The charges are bogus. Free services made possible by the Czars ride on advertising. All free services, like broadcast TV, ride on advertising. The Czars’ collection of “personal data” has one purpose, to sell advertising. Google and Facebook stand accused of making a market.
Amazon hasn’t killed retailing. Amazon had made small retailing great again. Over half of Amazon’s sales are on behalf of third parties. Small companies, often with fewer than a half-dozen employees, piggy-back on Amazon’s cloud and delivery infrastructure to beat Walmart. It’s Walmart that destroyed retailing, Walmart that even destroyed Sears. Walmart remains, at this writing, twice as big as Amazon.
Split the clouds from their business models and you will turn the clouds into utilities. The companies that connect the clouds are organized as Real Estate Investment Trusts. They prioritize dividends and build assets with debt, not cash flow. Like AT&T and IBM. Utilities don’t invest ahead of demand, as the Cloud Czars do. They invest behind it.
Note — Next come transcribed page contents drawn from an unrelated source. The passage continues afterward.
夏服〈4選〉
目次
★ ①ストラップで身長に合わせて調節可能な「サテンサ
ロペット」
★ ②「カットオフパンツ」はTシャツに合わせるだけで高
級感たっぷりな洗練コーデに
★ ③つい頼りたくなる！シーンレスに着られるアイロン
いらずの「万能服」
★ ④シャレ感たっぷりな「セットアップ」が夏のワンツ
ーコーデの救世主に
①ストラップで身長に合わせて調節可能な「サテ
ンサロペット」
Is that what we want? Do we really want to break up the leading edge of our market economy while China’s Cloud Emperors – Alibaba, TenCent and Baidu – take the market? That’s what is happening. Connecting the developing world to the world market has brought more people out of poverty than ever dreamt of before, over 1 billion in this century. Technology did that. The Cloud Czars did that. You want to hand that to China? You want to walk away from the biggest opportunity of our time, and hand it to our biggest rival?
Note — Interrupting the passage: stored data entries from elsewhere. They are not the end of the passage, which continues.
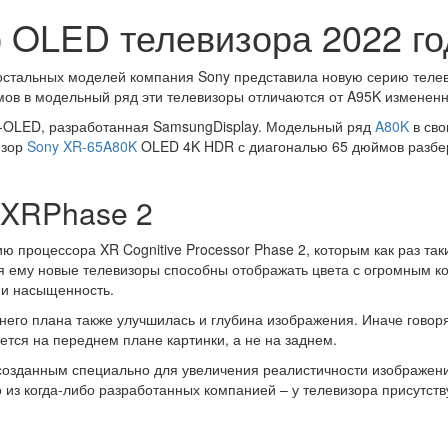
р OLED телевизора 2022 го
 остальных моделей компания Sony представила новую серию теле
ов в модельный ряд эти телевизоры отличаются от A95K измененн
D-OLED, разработанная SamsungDisplay. Модельный ряд
A80K
в св
изор
Sony XR-65A80K
OLED 4K HDR с диагональю 65 дюймов разбер
 XRPhase 2
ю процессора XR Cognitive Processor Phase 2, которым как раз т
я ему новые телевизоры способны отображать цвета с огромным ко
 и насыщенность.
него плана также улучшилась и глубина изображения. Иначе говор
уется на переднем плане картинки, а не на заднем.
озданным специально для увеличения реалистичности изображения 
 из когда-либо разработанных компанией – у телевизора присутств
Trump is taking on tech with brute political force. Some Democrats are joining the call, suspicious as always of any concentration of power. These Democrats are idiots, but the Cloud Czars can handle them.
That’s because the Cloud Cars are Democrats too.
Seattle, San Francisco, New York, Washington D.C. and Boston are Democratic. They’re where tech lives. They’re where it was born. They’re where it prospers. Democratic policies focus on growing human capital. Democrats support schools, and other policies that let minds fly free from worry. Spreading wealth increases the supply of free, trained, enthusiastic minds anxious to say and make new things. Such minds are what wealth is built on in the cloud era. A mind wasted is a smokestack rolling coal.
The dumbest thing I’ve heard this year is this idea that the Cloud Czars are helpless in the face of Trump’s threat to “do it again,” manipulating free services like Facebook, hacking voting machines, guaranteeing himself eternal power.
The Cloud Czars aren’t helpless. The global software industry employs millions of programmers. It can protect what it created. Trump and Putin have only a few thousand bad guys trying to hack the vote and public opinion. They’re outgunned.
Tech won’t come out of this struggle unscathed. Oil didn’t. Regulation is coming, regulation created in partnership with, the regulated. The process of getting involved with government in this way is inherently corrupting.
But breaking up the clouds, destroying trillions in value, giving China the future, that’s not going to happen. The Cloud Czars won’t let it happen.